Rare cases of hepatitis have been reported in the postoperative period. In addition, there have been rare post-marketing reports of hepatic failure and hepatic necrosis associated with the use of potent volatile anaesthetics, including sevoflurane, although the association with sevoflurane has not been conclusively established (see section 4.4).

Rare cases of hypersensitivity (including contact dermatitis, rash, dyspnoea, wheezing, chest discomfort, facial oedema or anaphylactic reaction) have been reported, particularly with prolonged use of inhalation anaesthetics, including sevoflurane.

In susceptible individuals, potent inhalation anaesthetics may induce a musculoskeletal hypermetabolic state, resulting in increased oxygen demand and the development of a clinical syndrome known as malignant hyperthermia (see section 4.4).

Children

Sevoflurane has been associated with convulsions. Many of these have occurred in children as young as two months of age and young adults, most of whom had no risk factors for seizures. Clinical judgment should be exercised when using sevoflurane in patients who may be at risk of seizures (see section 4.4).
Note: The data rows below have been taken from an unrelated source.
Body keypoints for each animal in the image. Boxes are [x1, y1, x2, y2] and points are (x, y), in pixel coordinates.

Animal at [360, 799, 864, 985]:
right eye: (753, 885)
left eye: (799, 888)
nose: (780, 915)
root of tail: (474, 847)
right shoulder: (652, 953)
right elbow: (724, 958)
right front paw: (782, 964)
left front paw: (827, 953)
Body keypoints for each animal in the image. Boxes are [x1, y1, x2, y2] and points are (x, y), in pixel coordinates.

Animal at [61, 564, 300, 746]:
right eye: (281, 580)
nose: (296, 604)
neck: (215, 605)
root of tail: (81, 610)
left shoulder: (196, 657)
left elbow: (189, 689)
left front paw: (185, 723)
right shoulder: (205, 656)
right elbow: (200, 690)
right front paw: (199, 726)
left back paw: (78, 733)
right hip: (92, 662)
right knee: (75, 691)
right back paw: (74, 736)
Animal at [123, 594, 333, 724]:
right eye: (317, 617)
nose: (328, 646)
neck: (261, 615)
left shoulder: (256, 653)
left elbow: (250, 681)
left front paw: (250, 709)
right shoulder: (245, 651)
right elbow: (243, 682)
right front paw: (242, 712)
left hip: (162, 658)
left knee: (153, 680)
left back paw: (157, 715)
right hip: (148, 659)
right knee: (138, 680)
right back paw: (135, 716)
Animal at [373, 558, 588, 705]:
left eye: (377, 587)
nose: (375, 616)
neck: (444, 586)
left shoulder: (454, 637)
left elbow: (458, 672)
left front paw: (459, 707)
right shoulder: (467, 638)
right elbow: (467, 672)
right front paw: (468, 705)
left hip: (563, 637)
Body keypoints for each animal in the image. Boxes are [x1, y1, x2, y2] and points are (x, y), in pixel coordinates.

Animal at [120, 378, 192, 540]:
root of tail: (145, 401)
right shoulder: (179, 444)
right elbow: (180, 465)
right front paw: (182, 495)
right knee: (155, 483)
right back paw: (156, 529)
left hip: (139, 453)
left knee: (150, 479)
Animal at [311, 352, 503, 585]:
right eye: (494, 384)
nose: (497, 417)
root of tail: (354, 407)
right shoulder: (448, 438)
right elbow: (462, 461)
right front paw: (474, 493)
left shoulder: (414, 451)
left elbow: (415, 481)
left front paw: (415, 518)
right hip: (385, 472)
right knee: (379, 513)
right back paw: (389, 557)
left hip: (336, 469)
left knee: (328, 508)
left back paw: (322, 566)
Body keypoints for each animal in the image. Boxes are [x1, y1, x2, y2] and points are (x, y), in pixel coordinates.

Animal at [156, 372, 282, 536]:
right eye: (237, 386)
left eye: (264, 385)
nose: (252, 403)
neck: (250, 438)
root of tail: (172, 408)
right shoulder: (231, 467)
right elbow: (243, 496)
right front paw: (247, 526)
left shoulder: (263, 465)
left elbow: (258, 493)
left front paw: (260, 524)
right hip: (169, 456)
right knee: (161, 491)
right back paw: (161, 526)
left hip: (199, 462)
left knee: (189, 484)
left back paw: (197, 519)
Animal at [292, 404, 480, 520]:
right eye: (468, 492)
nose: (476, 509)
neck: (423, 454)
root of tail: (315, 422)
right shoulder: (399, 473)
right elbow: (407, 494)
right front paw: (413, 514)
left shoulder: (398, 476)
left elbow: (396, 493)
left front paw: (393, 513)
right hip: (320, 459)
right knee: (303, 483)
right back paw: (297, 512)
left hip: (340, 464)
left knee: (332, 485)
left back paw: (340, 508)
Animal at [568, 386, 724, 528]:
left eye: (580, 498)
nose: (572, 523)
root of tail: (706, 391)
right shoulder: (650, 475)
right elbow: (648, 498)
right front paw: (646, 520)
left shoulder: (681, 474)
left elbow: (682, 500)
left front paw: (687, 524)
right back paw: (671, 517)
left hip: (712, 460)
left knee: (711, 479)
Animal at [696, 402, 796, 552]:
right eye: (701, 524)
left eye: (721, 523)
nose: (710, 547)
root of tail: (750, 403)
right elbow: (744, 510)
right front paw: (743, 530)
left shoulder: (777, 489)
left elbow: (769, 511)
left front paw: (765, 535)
Reporting of adverse reactions

Reporting adverse reactions after the registration of a medicinal product is important. This allows monitoring of the benefit/risk ratio of this medicinal product. Healthcare professionals, as well as patients or their legal representatives, should report all suspected adverse reactions and lack of efficacy of the medicinal product via the Automated Pharmacovigilance Information System at the following link: https://aisf.dec.gov.ua.

Shelf life. 2 years.

Storage conditions.

Keep out of reach of children. Store at a temperature not exceeding 25 °C in the original packaging. Do not freeze.

Packaging.

250 ml in aluminum bottles, hermetically sealed with U-Fill adapters for contactless vaporizer refilling. 1 bottle in a cardboard box.

Release category. By prescription.

Manufacturer.

LLC “Yuria-Pharm”.

Location of the manufacturer and address of its place of business.

Ukraine, Cherkasy region, Cherkasy city, Kobzarska st., 108. Tel.: (044) 281-01-01.